▸ **ACTION ITEM**
Within the entries below, find each line containing the word "fruit" and copy it.

┄┄┄┄┄┄

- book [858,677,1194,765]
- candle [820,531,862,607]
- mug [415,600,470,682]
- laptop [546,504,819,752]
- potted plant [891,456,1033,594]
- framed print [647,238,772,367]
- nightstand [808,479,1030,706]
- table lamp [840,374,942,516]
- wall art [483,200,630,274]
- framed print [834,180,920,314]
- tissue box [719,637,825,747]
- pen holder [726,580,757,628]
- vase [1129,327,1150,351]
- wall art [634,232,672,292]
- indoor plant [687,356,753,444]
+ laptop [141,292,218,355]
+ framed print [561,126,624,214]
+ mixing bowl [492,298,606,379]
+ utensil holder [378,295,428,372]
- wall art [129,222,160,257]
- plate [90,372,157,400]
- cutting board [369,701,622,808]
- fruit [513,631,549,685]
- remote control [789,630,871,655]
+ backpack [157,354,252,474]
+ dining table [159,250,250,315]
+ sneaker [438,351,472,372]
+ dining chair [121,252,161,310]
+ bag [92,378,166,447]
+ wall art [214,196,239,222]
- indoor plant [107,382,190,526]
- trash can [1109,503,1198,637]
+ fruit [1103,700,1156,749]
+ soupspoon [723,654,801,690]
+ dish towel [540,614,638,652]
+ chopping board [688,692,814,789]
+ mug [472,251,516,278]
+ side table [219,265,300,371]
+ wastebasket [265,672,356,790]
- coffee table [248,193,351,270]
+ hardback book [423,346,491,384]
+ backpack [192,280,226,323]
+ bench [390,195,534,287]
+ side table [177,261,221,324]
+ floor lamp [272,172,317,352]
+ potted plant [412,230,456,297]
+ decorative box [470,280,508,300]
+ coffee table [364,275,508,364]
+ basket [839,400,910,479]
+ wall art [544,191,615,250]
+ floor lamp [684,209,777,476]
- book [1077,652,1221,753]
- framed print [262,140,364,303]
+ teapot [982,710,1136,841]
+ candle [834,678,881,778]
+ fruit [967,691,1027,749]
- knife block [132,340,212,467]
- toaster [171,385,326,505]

┄┄┄┄┄┄

▸ **TASK ANSWER**
- fruit [513,631,549,685]
+ fruit [1103,700,1156,749]
+ fruit [967,691,1027,749]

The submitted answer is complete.